Pionnières, les Caisses d’Epargne l’ont été dans de multiples domaines. Celui du logement demeure un des exemples les plus significatif de leur capacité à répondre aux besoins sociétaux naissants, par la diversité, l’ampleur et l’aspect novateur des actions menées.

Rembobinons ! La révolution industrielle en provoquant un exode rural massif déverse au cœur des villes une population qui s’entasse, faute de logements suffisants, dans des taudis insalubres. Les grandes épidémies de choléra des années 1830 témoignent des dangers sanitaires que représente bientôt cet habitat insalubre, considéré par ailleurs comme un possible foyer insurrectionnel. On cherche à y remédier. Dans le domaine, le Second Empire est marqué par des expériences pilote (cité Napoléon, familistère de Guise, pavillons de Mulhouse). Il faut néanmoins attendre l’avènement de la IIIe République pour que la question du logement devienne un des sujets de la sphère sociale. C’est dans ce cadre et à cette époque que de premières réalisations portées par des philanthropes voient le jour. En 1886, à Lyon, Félix Mangini fonde, avec l’appui de la Caisse d’Epargne dont il est président, la Société anonyme des logements économiques et fait construire des immeubles collectifs dans les faubourgs de la ville. Première expérience du logement de masse en France, ces réalisations constituent un formidable bond en avant et la preuve de la possibilité et des bienfaits d’offrir à tous un habitat salubre. À Marseille en 1888, Eugène Rostand, président de la Caisse d’Epargne des Bouches du Rhône, est le premier à mettre en évidence la place que doit jouer l’épargne dans le financement du logement social et le rôle des Caisses d’Epargne dans ce mécanisme. Il fait bâtir, sur les fonds de la Caisse d’Epargne, des maisons à bon marché, dotées du confort moderne dans le quartier de la Capelette. Cet emploi se généralisera au cours de la première moitié du XXe siècle, période pendant laquelle un nombre croissant de Caisses d’épargne utilisent leur fortune personnelle à la construction et à l’acquisition d’habitations à bon marché, ou à l’achat d’obligation de la Société des habitations à bon marché.

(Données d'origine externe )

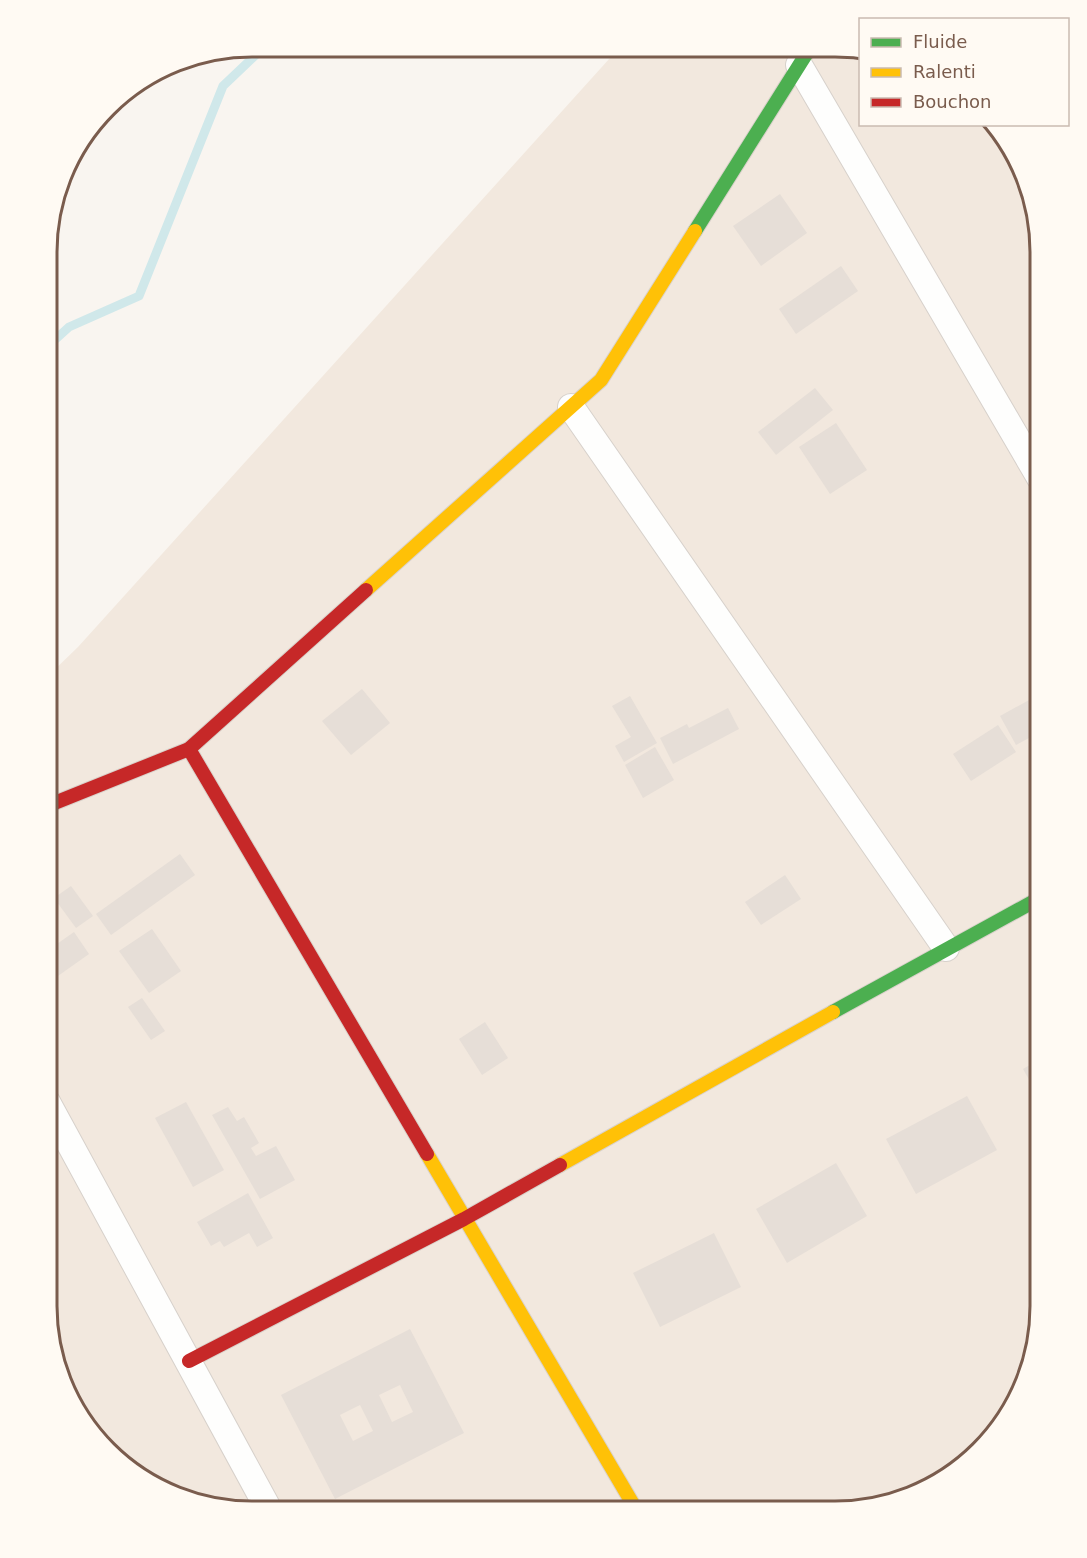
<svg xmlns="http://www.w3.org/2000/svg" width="1087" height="1558" viewBox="0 0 1087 1558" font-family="'DejaVu Sans',sans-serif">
<rect width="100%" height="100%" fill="#f9f5f0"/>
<!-- residential -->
<polygon fill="#f2e8de" points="619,48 860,48 860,124 989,125 1019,161 1040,251 1040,1320 1006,1421 926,1490 836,1511 225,1510 137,1477 68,1397 47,1307 48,676 78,647"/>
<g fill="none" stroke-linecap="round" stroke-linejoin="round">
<!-- stream -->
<polyline stroke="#d0e8ea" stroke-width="9" points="48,346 69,327 139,296 223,86 264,47"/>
</g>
<!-- building -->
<g fill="#e6ded7" fill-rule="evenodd">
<polygon points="780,194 807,233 761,266 733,226"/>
<polygon points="841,266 858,291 796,334 779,309"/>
<polygon points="815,388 833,410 776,455 758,432"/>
<polygon points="836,423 867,470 830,494 799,447"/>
<polygon points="362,689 390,723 351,755 322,721"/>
<polygon points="1040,694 1040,732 1016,745 1000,716"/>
<polygon points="630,696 657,743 624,762 615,746 631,737 612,706"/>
<polygon points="728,708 739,729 673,764 660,738 687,724 689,728"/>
<polygon points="998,725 1016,752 971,781 953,754"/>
<polygon points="655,747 674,780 643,798 625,765"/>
<polygon points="180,854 195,875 111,935 96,914"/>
<polygon points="785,875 801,899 761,925 745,902"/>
<polygon points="71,886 93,916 76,928 54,898"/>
<polygon points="152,929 181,971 149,993 119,951"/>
<polygon points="74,932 89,954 48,983 47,951"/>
<polygon points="142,998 165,1031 151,1040 128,1007"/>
<polygon points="485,1022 508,1058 482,1075 459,1039"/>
<polygon points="1040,1059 1040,1099 1023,1069"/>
<polygon points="967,1096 997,1150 916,1194 886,1139"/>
<polygon points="186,1102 224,1170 193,1187 155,1118"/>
<polygon points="228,1107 237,1121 244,1117 259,1143 251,1148 256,1156 276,1146 295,1180 260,1199 212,1115"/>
<polygon points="836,1163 867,1216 787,1263 756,1209"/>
<polygon points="248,1193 273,1238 257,1247 249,1233 224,1247 220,1241 211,1246 197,1222"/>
<polygon points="714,1233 741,1287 660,1327 633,1273"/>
<path d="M 410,1329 L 464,1433 L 335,1499 L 281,1395 ZM 400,1385 L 413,1412 L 392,1422 L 379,1395 ZM 360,1405 L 373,1431 L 353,1441 L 340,1415 Z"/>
</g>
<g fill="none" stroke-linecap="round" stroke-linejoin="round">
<!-- street casing -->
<g stroke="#d7d1cb" stroke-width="28">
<g id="street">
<polyline points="799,65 1040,478"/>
<polyline points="571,407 946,948"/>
<polyline points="47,1102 269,1510"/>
</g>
</g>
<!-- fast casing -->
<g stroke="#d9d2cb" stroke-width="16">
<g id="fast">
<polyline points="695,231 810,48"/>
<polyline points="833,1012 1040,898"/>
</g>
</g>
<!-- slow casing -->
<g stroke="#d9d2cb" stroke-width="16">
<g id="slow">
<polyline points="366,590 601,380 695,231"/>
<polyline points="427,1154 637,1511"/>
<polyline points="560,1165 833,1012"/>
</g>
</g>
<!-- jam casing -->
<g stroke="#d9d2cb" stroke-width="16">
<g id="jam">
<polyline points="189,749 427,1154"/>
<polyline points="47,806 189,749 366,590"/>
<polyline points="189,1361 464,1219 560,1165"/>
</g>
</g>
<!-- street -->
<use href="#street" stroke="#fefefd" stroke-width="26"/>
<!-- fast -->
<use href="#fast" stroke="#4caf50" stroke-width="14"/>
<!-- slow -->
<use href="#slow" stroke="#ffc107" stroke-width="14"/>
<!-- jam -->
<use href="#jam" stroke="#c62828" stroke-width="14"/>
</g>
<!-- crop -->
<path d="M0 0H1087V1558H0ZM252 57H835A195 195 0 0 1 1030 252V1306A195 195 0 0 1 835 1501H252A195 195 0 0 1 57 1306V252A195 195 0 0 1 252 57Z" fill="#fffaf3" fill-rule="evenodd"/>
<path fill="none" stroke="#7a5c4d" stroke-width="3" d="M252 57H835A195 195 0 0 1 1030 252V1306A195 195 0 0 1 835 1501H252A195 195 0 0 1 57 1306V252A195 195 0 0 1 252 57Z"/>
<!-- legend -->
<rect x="859" y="18" width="210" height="108" fill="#fffaf3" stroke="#cabbb1" stroke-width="1.5"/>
<rect x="871" y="38" width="30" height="9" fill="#4caf50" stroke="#cabbb1" stroke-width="1.5"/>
<text x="913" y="48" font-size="18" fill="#7a5c4d">Fluide</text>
<rect x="871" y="68" width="30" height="9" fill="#ffc107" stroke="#cabbb1" stroke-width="1.5"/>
<text x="913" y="78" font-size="18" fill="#7a5c4d">Ralenti</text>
<rect x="871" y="98" width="30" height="9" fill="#c62828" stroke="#cabbb1" stroke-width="1.5"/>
<text x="913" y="108" font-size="18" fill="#7a5c4d">Bouchon</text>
</svg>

En autorisant le financement de l’habitat social par les fonds du livret A, la loi Siegfried de 1889 prélude par ailleurs au mécanisme de placement actuel des fonds d’épargne réglementée. En 1912, la loi Bonnevay donne une nouvelle impulsion décisive et offre à l’habitat social son ancrage public. Le texte désigne par ailleurs les Caisses d’Epargne comme un des acteurs de la gouvernance de ses bailleurs, consacrant ainsi leur rôle. Les lois de 1999, portant réforme coopérative des Caisses d’Epargne, puis de 2008 ont rappelé cet engagement de longue date en faveur de l’intérêt général.Fort de cet héritage historique, les Caisses d’Epargne sont aujourd’hui un acteur majeur du logement social : premier banquier privé des organismes de logement social, impliquées dans la gouvernance d’un bailleur sur trois, elles sont également, notamment au travers d’Habitat en région, leur pôle d’immobilier social, un opérateur de premier plan, dont le parc se compose de plus de 240 000 logements gérés.

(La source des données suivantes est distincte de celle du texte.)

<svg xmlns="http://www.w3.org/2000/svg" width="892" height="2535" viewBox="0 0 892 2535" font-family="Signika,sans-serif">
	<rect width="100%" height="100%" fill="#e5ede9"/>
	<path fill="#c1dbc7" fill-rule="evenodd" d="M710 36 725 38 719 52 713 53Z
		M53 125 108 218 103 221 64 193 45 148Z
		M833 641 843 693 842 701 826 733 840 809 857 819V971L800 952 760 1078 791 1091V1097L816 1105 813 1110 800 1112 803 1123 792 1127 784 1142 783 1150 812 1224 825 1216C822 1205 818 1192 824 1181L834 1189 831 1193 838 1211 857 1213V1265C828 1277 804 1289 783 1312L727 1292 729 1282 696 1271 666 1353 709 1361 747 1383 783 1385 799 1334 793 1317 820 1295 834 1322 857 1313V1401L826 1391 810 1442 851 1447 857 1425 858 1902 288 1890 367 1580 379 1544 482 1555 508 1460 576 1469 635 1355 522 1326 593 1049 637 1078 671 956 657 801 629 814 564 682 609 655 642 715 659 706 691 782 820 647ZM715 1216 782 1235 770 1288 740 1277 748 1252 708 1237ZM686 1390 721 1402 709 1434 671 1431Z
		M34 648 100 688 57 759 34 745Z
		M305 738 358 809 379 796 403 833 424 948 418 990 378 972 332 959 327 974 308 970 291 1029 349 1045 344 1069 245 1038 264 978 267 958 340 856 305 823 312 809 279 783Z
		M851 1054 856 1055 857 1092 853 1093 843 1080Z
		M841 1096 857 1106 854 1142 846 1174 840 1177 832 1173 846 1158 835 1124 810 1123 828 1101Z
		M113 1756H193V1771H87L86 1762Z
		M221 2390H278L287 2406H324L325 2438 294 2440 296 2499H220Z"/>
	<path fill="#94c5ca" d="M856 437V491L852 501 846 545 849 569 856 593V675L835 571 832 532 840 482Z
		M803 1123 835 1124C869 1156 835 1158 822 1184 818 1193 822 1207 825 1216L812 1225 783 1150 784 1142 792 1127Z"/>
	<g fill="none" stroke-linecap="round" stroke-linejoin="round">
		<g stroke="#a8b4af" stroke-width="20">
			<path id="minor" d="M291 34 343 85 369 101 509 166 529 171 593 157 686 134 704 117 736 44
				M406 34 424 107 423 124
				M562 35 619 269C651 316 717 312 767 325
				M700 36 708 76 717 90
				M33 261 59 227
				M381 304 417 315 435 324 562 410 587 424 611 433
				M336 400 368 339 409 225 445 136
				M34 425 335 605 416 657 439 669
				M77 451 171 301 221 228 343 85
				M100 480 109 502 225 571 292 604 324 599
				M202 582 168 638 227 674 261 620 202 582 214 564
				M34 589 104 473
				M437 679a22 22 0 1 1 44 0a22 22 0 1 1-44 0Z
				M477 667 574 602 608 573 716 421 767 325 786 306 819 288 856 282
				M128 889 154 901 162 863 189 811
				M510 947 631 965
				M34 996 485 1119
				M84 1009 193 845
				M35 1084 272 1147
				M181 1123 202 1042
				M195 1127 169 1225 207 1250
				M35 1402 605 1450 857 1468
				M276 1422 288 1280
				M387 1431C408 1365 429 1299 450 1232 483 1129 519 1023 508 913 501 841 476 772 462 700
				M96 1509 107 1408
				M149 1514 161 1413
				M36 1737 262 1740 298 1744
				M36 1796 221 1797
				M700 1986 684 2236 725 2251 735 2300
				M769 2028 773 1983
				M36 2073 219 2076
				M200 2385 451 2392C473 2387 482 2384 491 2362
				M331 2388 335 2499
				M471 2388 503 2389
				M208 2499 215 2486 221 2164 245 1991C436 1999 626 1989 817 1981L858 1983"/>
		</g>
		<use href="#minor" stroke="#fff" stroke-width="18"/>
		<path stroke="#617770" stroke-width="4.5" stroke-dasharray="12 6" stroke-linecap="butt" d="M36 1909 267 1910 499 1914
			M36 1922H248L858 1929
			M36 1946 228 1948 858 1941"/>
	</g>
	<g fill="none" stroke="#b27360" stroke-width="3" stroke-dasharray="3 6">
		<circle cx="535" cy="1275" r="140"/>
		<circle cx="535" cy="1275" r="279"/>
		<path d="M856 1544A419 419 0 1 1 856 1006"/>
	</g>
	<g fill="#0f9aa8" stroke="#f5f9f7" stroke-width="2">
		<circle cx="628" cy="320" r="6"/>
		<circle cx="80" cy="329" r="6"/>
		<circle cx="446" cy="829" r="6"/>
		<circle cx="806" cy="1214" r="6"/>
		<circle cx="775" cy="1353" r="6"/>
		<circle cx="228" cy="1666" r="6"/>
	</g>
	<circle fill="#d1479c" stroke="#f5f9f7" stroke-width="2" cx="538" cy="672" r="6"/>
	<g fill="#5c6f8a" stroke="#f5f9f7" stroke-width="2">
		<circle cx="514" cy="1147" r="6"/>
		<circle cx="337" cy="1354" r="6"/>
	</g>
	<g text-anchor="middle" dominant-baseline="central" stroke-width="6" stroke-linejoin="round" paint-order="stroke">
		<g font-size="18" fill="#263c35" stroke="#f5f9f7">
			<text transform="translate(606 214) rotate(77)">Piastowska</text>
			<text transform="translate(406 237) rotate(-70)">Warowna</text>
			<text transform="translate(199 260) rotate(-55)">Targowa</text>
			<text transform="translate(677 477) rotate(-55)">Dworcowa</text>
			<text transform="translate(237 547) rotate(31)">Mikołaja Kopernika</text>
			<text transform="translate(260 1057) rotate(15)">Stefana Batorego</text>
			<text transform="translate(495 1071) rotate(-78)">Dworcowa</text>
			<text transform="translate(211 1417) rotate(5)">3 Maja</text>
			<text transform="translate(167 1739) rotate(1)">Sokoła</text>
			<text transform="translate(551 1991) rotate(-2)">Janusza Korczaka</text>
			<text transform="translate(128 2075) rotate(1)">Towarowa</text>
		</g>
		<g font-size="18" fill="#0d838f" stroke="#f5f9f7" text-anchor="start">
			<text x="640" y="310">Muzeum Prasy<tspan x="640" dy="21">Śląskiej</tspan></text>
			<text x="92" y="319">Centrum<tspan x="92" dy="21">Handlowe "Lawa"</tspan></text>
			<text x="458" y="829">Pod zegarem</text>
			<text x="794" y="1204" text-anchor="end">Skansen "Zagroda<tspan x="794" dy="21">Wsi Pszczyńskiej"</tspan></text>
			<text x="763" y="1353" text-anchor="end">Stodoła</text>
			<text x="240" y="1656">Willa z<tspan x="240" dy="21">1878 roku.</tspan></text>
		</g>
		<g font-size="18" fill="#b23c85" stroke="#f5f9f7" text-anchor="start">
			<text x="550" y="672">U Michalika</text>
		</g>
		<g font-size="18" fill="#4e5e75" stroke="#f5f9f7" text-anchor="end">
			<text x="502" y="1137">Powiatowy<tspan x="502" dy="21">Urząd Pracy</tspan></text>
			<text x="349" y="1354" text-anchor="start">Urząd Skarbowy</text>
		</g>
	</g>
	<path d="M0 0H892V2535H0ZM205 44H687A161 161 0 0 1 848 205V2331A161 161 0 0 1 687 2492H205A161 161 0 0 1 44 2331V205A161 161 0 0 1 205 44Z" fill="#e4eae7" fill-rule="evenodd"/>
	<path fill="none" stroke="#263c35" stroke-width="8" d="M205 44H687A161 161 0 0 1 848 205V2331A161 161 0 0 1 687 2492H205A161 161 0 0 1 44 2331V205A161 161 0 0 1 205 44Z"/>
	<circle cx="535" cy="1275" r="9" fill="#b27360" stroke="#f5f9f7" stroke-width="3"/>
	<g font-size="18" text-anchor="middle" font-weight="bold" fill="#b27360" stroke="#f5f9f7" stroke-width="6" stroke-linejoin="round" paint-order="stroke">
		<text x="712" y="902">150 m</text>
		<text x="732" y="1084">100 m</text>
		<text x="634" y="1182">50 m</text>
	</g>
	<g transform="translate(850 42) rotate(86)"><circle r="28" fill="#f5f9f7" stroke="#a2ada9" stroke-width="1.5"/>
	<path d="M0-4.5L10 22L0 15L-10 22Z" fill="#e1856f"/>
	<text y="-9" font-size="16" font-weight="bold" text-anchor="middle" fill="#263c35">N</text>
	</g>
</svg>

Au-delà d’un toit, des services associés
La Caisse d’Epargne de Marseille construit et administre, dès la fin du XIXe siècle, des « habitations salubres » à bon marché. Elle n’en reste pas là. Elle propose rapidement aux habitants des services associés. Elle dispense ainsi des prêts hypothécaires aux ouvriers désireux de bâtir leur logement et des crédits pour l’assainissement et l’embellissement de leur foyer ; pour améliorer la vie quotidienne des locataires, elle aménage des parties communes, notamment une bibliothèque pour offrir à tous l’accès à la culture; elle invente le système de « l’épargne des loyers », mesure de pédagogie financière, permettant d’éviter les impayés.